Records for the task START

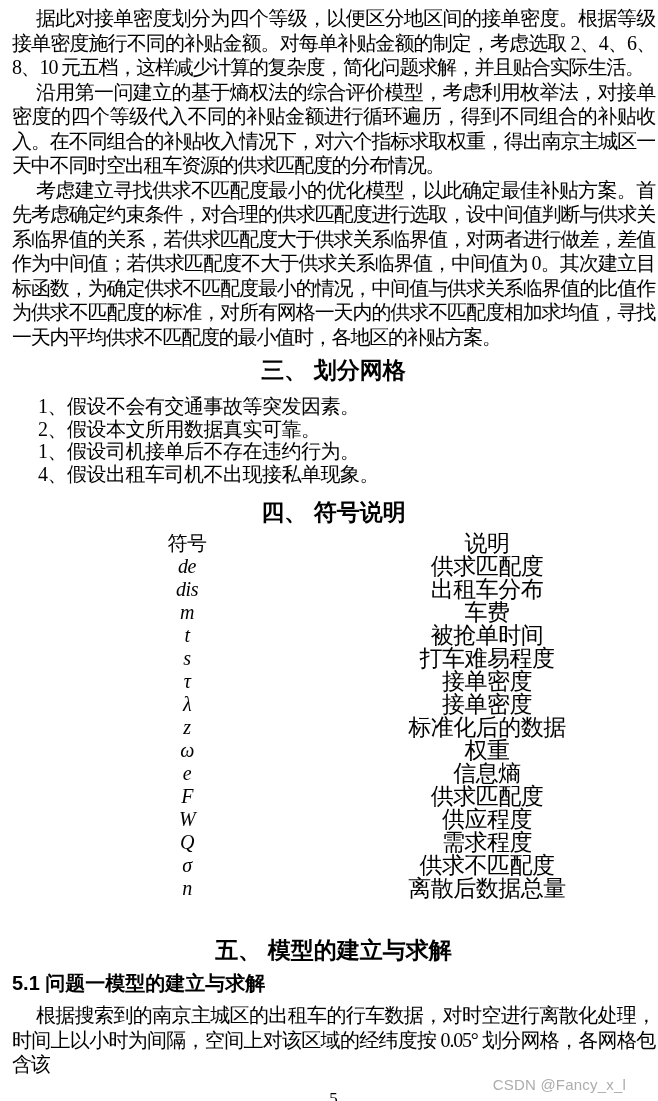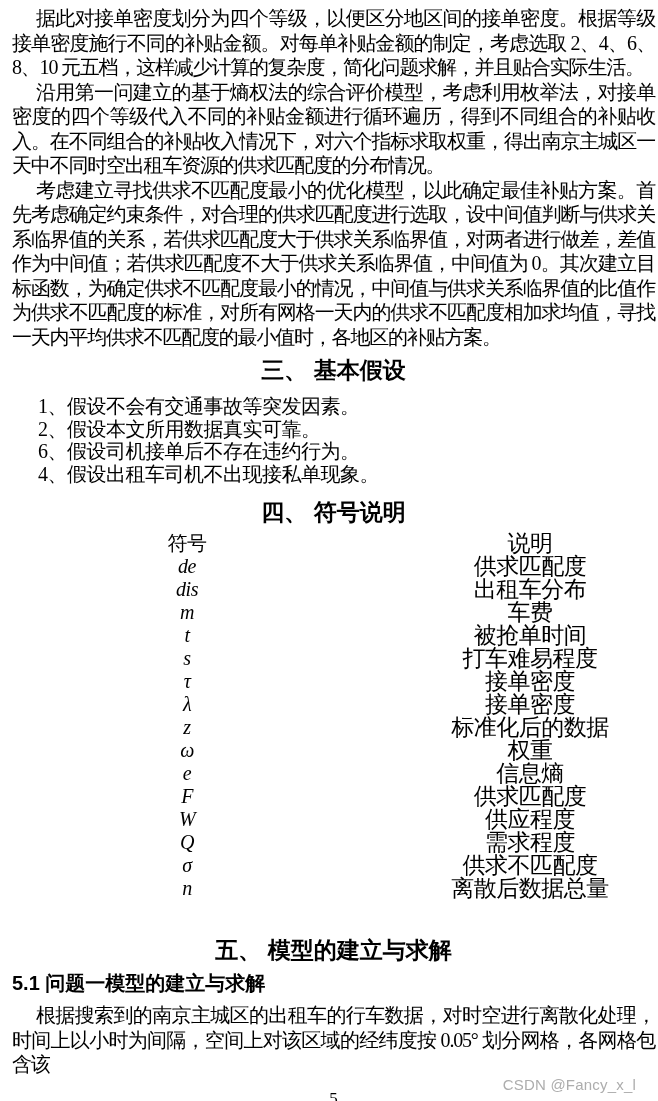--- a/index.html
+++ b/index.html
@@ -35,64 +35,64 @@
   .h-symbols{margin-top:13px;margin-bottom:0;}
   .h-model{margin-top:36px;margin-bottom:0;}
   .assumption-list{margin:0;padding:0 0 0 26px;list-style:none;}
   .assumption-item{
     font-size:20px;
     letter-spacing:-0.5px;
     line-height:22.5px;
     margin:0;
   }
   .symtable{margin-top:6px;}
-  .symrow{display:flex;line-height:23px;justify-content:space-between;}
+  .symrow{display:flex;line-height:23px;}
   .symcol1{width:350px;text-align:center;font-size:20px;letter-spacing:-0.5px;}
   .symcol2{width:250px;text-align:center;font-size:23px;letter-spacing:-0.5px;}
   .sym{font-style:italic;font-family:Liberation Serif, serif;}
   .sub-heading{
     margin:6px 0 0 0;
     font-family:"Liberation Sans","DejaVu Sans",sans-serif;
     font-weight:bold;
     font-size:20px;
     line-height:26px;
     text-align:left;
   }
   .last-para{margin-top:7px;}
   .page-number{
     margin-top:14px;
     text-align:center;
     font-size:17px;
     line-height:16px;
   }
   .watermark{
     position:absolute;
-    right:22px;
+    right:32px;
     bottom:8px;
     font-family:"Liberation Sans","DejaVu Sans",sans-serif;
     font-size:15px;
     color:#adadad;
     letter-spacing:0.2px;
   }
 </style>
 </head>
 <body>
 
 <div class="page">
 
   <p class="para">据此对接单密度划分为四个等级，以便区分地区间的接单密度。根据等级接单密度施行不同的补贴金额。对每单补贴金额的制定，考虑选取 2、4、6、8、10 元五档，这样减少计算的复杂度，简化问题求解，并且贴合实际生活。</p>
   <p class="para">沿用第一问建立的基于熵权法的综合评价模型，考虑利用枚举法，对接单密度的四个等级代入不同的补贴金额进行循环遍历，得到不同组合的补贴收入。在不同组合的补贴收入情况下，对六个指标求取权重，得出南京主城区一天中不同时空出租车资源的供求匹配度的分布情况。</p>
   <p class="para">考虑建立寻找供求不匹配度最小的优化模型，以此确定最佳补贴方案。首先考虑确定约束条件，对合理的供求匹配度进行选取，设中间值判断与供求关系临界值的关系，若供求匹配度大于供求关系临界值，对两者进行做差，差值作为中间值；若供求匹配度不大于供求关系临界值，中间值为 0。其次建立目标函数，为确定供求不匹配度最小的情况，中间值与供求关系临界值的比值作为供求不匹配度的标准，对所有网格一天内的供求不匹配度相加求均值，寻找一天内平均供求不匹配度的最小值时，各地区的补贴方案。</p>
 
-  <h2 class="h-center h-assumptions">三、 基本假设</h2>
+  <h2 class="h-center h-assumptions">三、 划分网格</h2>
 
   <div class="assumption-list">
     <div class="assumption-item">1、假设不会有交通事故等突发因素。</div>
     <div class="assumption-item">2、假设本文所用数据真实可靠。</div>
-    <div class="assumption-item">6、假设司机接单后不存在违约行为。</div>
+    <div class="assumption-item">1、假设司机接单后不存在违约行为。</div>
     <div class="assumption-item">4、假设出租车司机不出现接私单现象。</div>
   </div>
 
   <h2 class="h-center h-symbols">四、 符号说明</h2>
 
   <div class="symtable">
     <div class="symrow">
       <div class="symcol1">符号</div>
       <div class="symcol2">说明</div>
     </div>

Records for the task END

What the task requires: Write out each line above with the word "flex".

Expected answer:
-  .symrow{display:flex;line-height:23px;justify-content:space-between;}
+  .symrow{display:flex;line-height:23px;}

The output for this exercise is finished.